(Dataset entries)
···
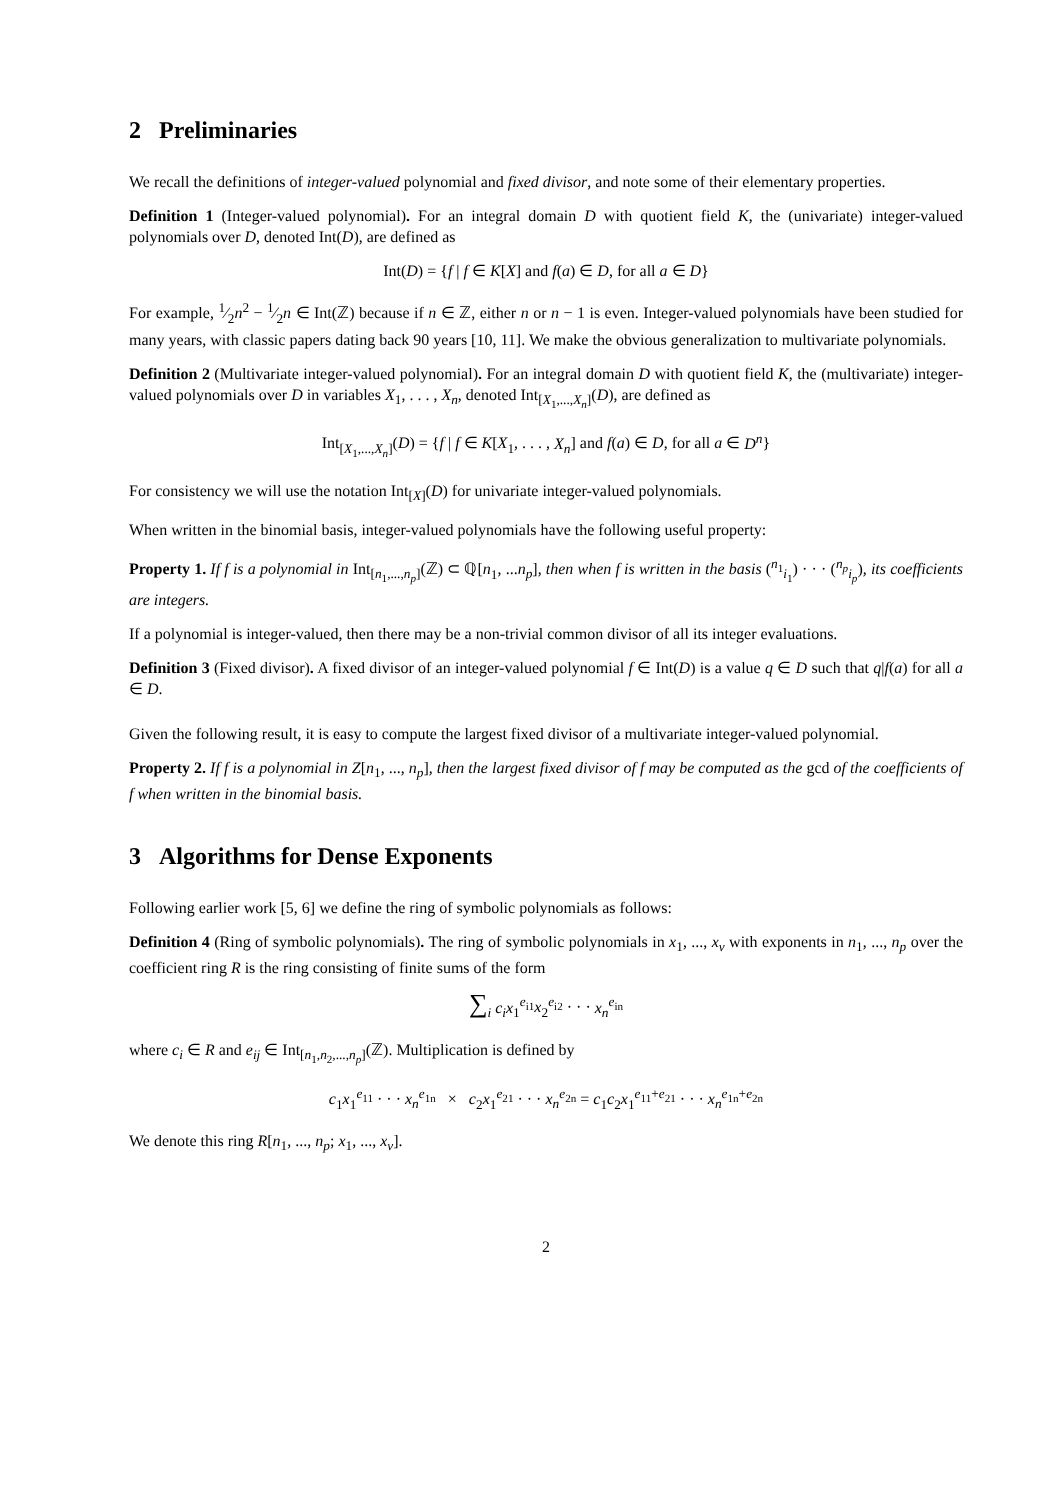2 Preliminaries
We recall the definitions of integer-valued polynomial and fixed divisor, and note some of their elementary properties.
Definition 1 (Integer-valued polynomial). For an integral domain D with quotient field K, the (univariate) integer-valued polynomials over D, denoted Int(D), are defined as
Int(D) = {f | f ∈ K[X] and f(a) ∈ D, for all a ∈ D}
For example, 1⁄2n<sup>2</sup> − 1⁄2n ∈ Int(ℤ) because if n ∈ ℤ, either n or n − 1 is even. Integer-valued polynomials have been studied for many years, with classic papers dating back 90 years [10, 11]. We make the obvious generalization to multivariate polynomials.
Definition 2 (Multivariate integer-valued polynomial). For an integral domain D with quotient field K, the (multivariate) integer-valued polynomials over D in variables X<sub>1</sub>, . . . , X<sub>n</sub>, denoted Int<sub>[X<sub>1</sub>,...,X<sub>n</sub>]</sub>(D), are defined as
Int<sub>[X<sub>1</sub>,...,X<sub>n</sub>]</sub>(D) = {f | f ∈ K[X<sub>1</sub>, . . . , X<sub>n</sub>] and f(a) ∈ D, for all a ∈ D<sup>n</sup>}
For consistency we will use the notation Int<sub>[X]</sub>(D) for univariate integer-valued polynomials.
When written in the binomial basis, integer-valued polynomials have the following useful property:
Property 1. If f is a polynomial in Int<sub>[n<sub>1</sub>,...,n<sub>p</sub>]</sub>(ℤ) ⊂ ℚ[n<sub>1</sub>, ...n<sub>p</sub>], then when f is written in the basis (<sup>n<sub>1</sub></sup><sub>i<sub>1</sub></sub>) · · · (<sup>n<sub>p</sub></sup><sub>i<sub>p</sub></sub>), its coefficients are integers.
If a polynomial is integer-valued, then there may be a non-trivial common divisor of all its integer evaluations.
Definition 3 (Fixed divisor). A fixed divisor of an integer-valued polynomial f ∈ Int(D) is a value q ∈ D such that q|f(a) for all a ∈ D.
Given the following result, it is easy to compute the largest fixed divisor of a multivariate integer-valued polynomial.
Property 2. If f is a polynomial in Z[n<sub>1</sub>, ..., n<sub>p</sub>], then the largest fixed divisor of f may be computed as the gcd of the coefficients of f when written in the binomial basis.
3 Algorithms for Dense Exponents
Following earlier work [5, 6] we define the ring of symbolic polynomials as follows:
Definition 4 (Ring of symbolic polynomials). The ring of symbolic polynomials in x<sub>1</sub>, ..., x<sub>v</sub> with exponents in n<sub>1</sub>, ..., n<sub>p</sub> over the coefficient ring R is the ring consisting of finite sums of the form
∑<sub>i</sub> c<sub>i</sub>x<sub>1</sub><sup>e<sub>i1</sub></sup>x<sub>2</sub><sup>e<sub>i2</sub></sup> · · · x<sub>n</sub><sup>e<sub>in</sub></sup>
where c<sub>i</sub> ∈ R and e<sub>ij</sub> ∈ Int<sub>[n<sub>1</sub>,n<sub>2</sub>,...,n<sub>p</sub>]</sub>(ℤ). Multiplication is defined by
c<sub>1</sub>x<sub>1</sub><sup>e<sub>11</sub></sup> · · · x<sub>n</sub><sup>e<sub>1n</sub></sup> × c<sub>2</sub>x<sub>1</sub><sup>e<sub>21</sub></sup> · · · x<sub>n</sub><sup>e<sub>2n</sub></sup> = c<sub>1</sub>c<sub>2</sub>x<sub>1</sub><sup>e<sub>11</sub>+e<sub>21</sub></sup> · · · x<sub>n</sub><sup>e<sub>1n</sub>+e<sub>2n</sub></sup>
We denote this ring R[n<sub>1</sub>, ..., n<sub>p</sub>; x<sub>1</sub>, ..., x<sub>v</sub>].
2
···
WHAT IS EXPECTED: Extract from the records above the lines from the one containing "For example, 1⁄2n<sup>2</sup>" to the one containing "When written in the binomial basis, integer-valued", both lines included, exactly as they appear and with nothing else.

OUTPUT OF THE EXERCISE:
For example, 1⁄2n<sup>2</sup> − 1⁄2n ∈ Int(ℤ) because if n ∈ ℤ, either n or n − 1 is even. Integer-valued polynomials have been studied for many years, with classic papers dating back 90 years [10, 11]. We make the obvious generalization to multivariate polynomials.
Definition 2 (Multivariate integer-valued polynomial). For an integral domain D with quotient field K, the (multivariate) integer-valued polynomials over D in variables X<sub>1</sub>, . . . , X<sub>n</sub>, denoted Int<sub>[X<sub>1</sub>,...,X<sub>n</sub>]</sub>(D), are defined as
Int<sub>[X<sub>1</sub>,...,X<sub>n</sub>]</sub>(D) = {f | f ∈ K[X<sub>1</sub>, . . . , X<sub>n</sub>] and f(a) ∈ D, for all a ∈ D<sup>n</sup>}
For consistency we will use the notation Int<sub>[X]</sub>(D) for univariate integer-valued polynomials.
When written in the binomial basis, integer-valued polynomials have the following useful property:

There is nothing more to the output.